Il n’y a pas eu de nécessité de rétrécir la politique à un réflexe aux escalades de l’impérialisme. Si cela s’est passé, alors il s’agit d’erreurs dont il faut assumer la responsabilité.

La rupture subjective a été ici un moment décisif de notre lutte. La décision a toujours été liée avec les espoirs et la conception d’en arriver ensemble dans le monde à une lutte pour la libération, une vie sans domination.

Transformer aujourd’hui notre lutte en objet de l’Etat signifie se voler à soi-même sa propre histoire. Et cela n’amène aucun savoir pour le futur.

Le système n’a pas besoin de la RAF, mais de l’Etat policier - comme manière d’appréhender les contradictions que le système produit lui-même.

Il s’agit de leur vision sociale. Et peu importe que des groupes comme la RAF existe ou pas.

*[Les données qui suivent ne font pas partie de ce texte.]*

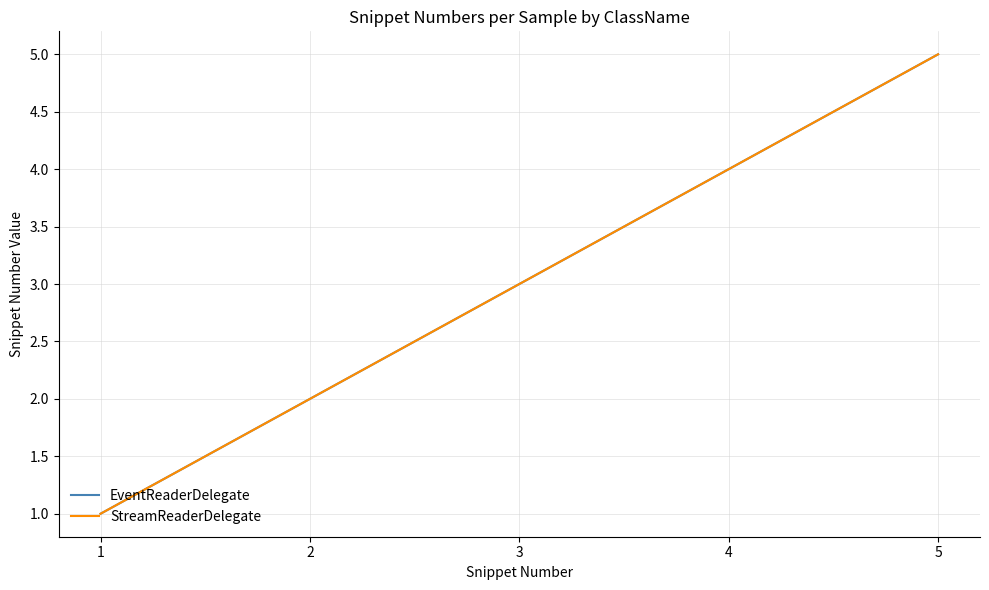

What is the highest value of the EventReaderDelegate series?

5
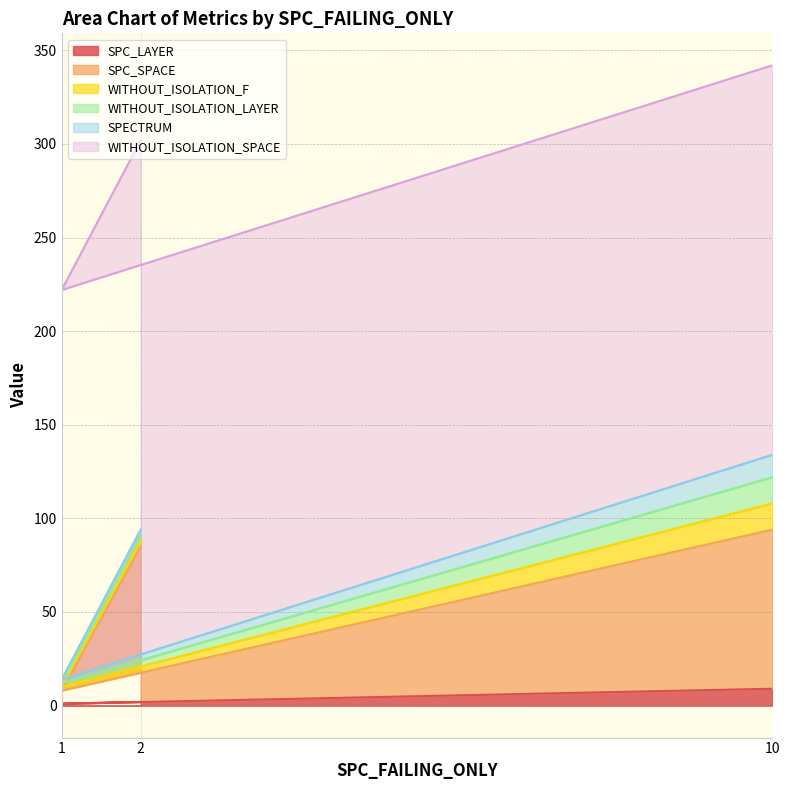

What value does the WITHOUT_ISOLATION_F series have at 10, to the nearest 10?

10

Le débat quant à l’histoire des gauches n’a pour nous un sens que si cela contribue à la redéfinition de la politique révolutionnaire et à la reformation d’une gauche radicale. Ce n’est qu’à partir de là d’amener dans le débat social des visions dépassant le système.

Il n’y aura à ce sujet aucun « signal de la politique » de la part de l’Etat. Celui-ci fait tout en faveur du développement du capital vers l’extérieur avec la politique impérialiste de grande puissance, et à l’intérieur en faveur d’une nouvelle société.

C’est la conséquence de la crise du système capitaliste et la tentative d’en ressortir renforcé en tant que puissance économique et politique. C’est pour cela qu’il y a dans la métropole le roll-back des droit sociaux qui ont pu être imposé à l’intérieur du capitalisme. La pauvreté et l’exclusion vont devenir d’une manière encore plus forte élément de la réalité sociale de la métropole. Le racisme étatique et social fait partie des éléments nouveaux majeurs de la vie en Allemagne.

Il ne peut pas y avoir de points de contact entre ceux qui portent la responsabilité de cela, et les débats dont nous avons besoin afin de rayer tout cela de la carte dans le processus de la révolution sociale.